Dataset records
[Start of section]

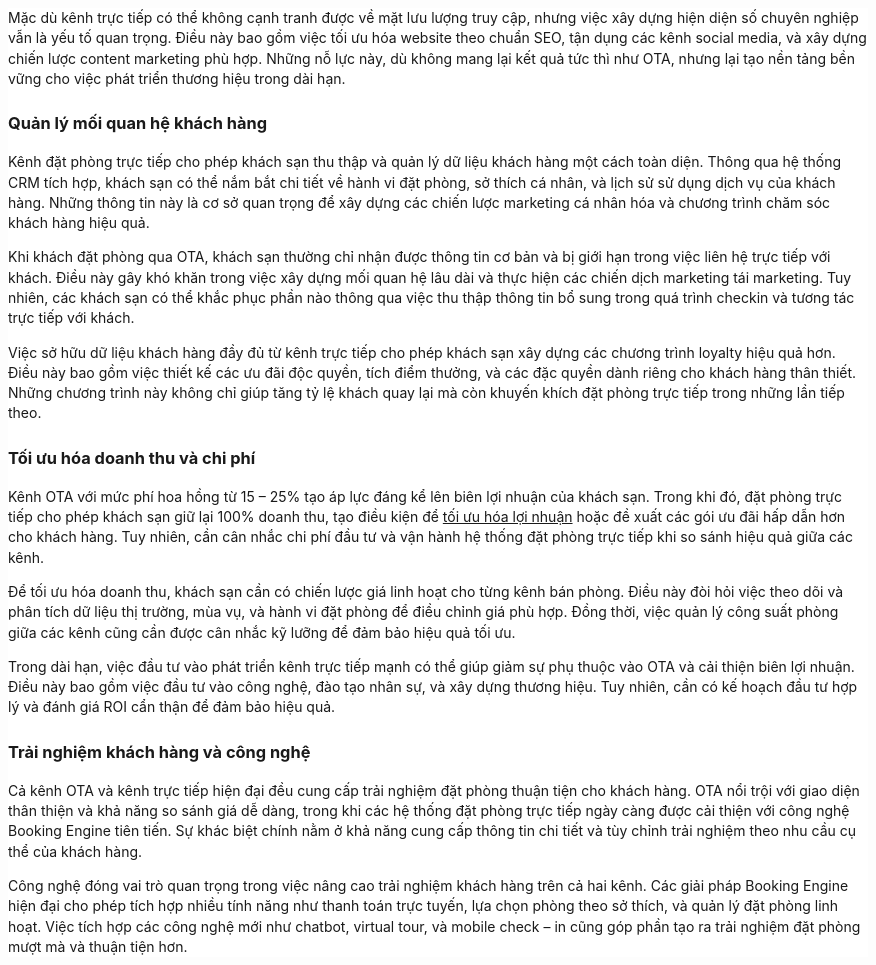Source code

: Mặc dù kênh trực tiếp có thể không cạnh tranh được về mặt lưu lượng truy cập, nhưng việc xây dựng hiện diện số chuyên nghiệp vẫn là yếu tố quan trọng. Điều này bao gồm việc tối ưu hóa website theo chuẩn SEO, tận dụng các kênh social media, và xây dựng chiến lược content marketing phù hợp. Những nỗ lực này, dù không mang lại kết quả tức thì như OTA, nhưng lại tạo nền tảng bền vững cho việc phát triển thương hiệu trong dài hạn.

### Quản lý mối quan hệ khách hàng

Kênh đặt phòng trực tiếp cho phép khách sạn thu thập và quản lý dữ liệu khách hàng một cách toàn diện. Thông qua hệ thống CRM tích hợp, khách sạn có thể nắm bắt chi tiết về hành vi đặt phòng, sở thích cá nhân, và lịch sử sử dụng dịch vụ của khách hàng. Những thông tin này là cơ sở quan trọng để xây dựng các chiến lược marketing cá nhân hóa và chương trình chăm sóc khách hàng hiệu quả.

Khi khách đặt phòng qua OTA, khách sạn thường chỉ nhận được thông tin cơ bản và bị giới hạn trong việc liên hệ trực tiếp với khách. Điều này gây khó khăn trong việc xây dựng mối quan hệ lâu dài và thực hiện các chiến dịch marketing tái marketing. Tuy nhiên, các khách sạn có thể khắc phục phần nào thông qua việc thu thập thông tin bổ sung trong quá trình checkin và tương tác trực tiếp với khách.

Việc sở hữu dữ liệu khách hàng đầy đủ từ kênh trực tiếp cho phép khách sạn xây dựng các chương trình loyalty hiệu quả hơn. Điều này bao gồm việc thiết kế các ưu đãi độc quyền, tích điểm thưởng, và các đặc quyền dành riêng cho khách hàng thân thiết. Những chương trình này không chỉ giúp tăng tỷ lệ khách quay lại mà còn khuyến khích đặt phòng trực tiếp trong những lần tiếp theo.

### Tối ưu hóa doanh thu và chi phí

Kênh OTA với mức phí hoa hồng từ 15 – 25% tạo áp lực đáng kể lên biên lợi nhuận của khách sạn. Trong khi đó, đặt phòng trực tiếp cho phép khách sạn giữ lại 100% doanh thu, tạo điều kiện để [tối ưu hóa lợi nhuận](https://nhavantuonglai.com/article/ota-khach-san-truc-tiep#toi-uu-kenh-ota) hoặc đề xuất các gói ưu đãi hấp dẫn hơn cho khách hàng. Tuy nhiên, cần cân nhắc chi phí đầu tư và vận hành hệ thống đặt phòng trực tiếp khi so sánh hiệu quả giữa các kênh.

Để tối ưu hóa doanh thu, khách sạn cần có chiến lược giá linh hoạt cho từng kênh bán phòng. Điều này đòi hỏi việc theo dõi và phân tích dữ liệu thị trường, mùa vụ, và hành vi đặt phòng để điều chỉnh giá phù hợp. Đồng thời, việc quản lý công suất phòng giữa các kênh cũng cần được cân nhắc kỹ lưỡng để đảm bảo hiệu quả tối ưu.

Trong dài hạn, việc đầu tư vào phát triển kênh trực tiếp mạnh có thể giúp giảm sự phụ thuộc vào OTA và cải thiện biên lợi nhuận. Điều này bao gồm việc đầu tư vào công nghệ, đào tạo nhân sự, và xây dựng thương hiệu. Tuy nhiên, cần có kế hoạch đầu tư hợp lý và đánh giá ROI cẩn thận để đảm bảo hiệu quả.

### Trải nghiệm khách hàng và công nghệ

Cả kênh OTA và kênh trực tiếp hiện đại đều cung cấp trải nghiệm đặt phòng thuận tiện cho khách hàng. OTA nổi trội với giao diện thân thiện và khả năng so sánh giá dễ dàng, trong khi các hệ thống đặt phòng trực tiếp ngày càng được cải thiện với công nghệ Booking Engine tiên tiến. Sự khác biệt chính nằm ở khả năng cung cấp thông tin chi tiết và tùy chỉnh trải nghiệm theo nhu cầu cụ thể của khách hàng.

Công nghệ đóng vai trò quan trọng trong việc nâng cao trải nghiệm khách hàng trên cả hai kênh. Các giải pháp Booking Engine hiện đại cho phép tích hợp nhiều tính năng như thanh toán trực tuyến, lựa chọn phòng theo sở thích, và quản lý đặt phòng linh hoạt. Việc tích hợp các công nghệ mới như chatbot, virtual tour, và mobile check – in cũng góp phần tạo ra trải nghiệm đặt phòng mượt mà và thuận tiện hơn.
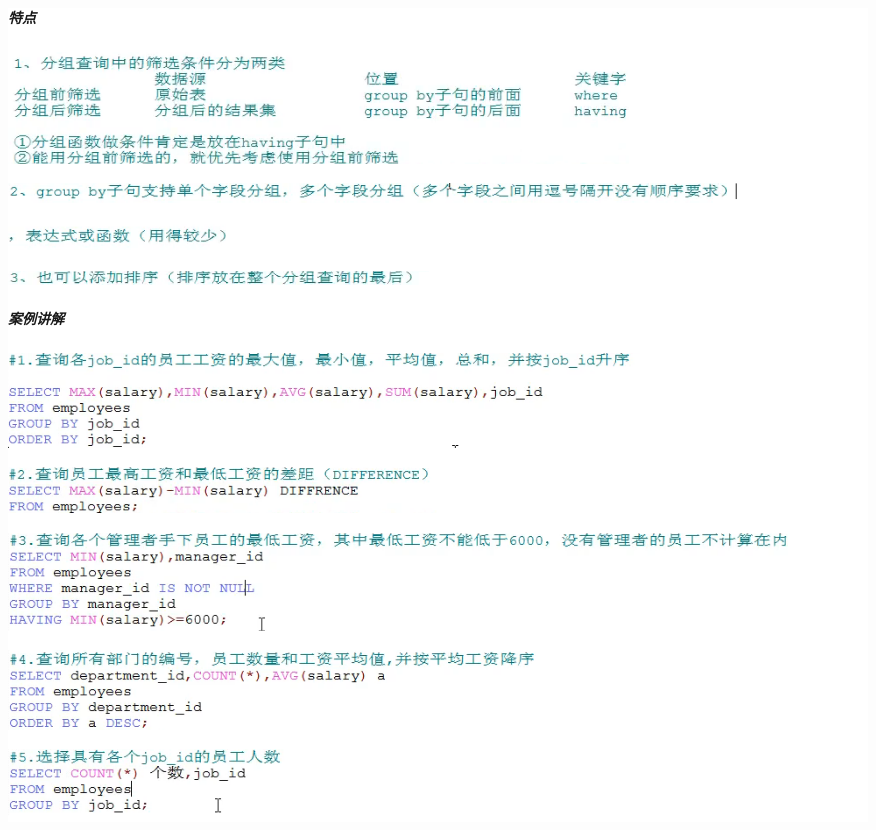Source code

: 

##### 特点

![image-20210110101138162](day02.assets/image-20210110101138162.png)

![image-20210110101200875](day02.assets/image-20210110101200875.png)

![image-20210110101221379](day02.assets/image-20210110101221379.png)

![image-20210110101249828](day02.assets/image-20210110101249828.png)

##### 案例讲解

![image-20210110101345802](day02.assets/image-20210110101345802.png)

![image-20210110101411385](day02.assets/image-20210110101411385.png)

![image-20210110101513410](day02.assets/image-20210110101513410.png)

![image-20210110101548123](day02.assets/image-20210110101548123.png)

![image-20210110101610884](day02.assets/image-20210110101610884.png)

[End of section]
[Start of section]

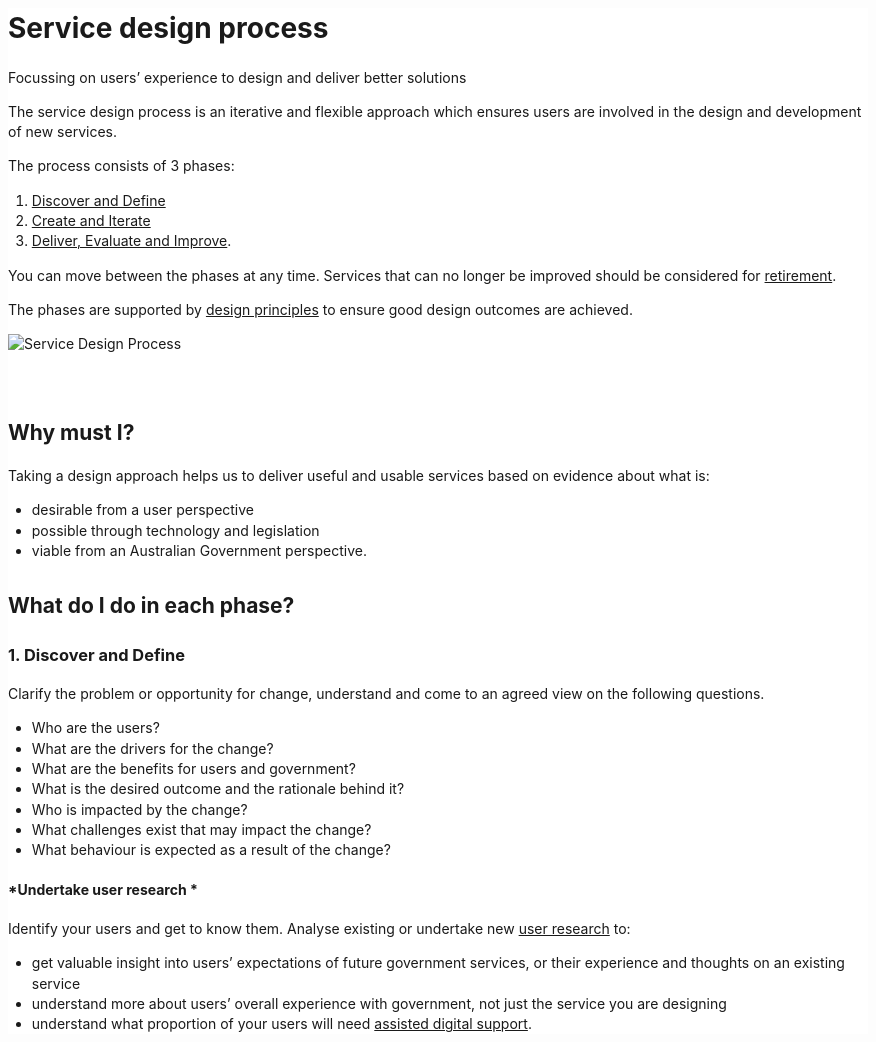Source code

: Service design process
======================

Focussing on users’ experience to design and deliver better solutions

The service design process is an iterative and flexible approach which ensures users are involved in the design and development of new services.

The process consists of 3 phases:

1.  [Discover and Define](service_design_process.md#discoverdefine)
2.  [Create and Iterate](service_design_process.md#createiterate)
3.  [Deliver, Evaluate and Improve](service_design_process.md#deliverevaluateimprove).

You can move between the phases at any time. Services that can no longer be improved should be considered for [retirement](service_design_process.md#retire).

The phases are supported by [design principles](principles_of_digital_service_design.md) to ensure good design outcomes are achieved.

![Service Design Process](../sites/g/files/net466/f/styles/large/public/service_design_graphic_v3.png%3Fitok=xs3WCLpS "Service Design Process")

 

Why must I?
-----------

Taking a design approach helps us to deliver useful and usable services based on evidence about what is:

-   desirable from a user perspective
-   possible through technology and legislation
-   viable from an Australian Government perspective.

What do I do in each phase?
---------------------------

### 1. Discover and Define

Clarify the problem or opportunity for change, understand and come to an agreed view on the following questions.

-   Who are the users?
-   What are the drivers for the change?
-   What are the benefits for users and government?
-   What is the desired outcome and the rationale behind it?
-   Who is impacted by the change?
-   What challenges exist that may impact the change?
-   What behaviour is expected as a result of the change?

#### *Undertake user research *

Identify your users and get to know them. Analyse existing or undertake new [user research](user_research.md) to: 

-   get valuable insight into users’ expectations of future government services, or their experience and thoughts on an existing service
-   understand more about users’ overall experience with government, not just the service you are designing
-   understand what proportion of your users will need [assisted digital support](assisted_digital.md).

[End of section]
[Start of section]

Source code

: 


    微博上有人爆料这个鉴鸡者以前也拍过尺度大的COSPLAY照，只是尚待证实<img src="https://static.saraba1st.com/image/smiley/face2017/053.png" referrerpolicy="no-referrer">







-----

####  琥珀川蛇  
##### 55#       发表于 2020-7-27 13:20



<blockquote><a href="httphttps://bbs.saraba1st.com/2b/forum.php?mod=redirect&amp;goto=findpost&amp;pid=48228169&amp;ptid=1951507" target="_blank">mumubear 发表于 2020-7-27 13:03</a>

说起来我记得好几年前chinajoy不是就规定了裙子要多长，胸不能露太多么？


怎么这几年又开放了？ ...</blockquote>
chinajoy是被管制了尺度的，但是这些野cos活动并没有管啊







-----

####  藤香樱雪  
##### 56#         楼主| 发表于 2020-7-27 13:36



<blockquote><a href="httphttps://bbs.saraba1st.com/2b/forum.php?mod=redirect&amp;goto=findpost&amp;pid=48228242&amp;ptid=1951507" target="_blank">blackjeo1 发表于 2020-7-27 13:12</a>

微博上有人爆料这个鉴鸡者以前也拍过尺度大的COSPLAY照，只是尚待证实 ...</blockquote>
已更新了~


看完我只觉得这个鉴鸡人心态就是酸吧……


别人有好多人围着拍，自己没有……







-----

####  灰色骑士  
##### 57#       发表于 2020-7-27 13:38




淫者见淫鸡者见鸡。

[End of section]

Looking at the records above, return exactly the lines from the line with "trong dài hạn." to the line with "### Quản lý mối quan hệ khách hàng", both ends included.

: Mặc dù kênh trực tiếp có thể không cạnh tranh được về mặt lưu lượng truy cập, nhưng việc xây dựng hiện diện số chuyên nghiệp vẫn là yếu tố quan trọng. Điều này bao gồm việc tối ưu hóa website theo chuẩn SEO, tận dụng các kênh social media, và xây dựng chiến lược content marketing phù hợp. Những nỗ lực này, dù không mang lại kết quả tức thì như OTA, nhưng lại tạo nền tảng bền vững cho việc phát triển thương hiệu trong dài hạn.

### Quản lý mối quan hệ khách hàng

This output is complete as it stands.